In explicitly referring to the Emmaus story’s Luke 24:18, and twice using the brackets around the letter “e,” the scholars who translated the NAB and who wrote this explanatory footnote want us to see that Clopas and Cleopas could be the same man. Interestingly, he and his unnamed companion had their spirits revived while walking with Jesus, whom they did not recognize while on the road. He opened the Hebrew Scriptures for them there in a dramatic way to explain why the Scriptures called for the crucifixion. So eye-opening was this Bible lesson for them that they offered to buy him dinner, so much did they want it to continue. We know the rest. When they sat down at table, the stranger took bread, said the blessing, broke it and gave it to them. With that their eyes were really opened and they recognized the risen Jesus.
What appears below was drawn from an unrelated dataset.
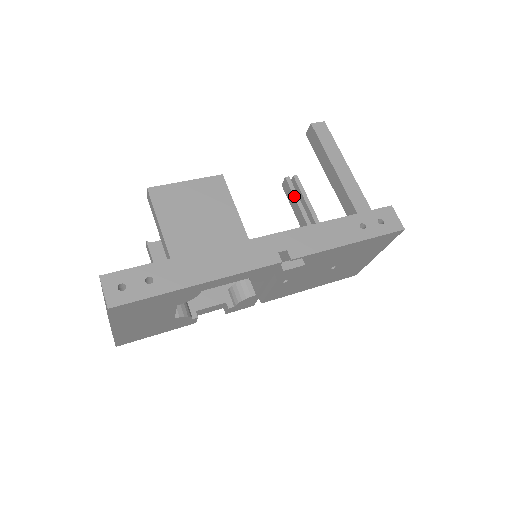
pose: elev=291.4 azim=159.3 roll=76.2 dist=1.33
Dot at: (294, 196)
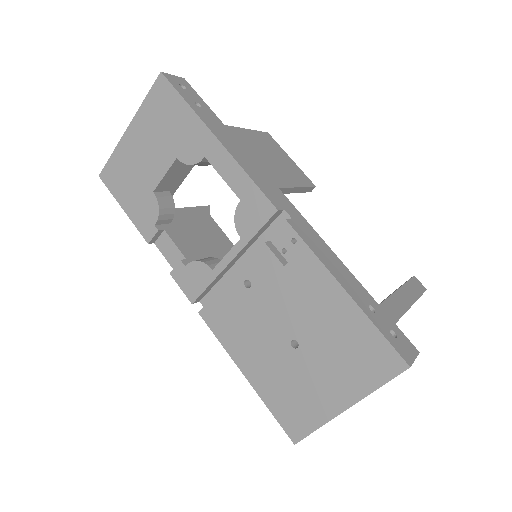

If that was the case, they had to have been with him at the Last Supper just a few nights before, when he had done these actions that now unmasked his identity. The text says they recognized him in the breaking of the bread. Since none of the apostles was named Clopas or Cleopas, it suggests that others than they were with Jesus in the upper room the night when he gave those at table and us the Eucharist. We may have been too exclusive in saying that the only ones with Jesus at that first Eucharist were his chosen Twelve.
It is consistent with the truth that Jesus did not hesitate to commission Mary Magdalene at the tomb to be the apostle to the apostles, taking them the life-changing news that Jesus had indeed risen. But then, God did not hesitate to arrange that his mother Mary in Bethlehem could be the first to say of Jesus, “This is my body.”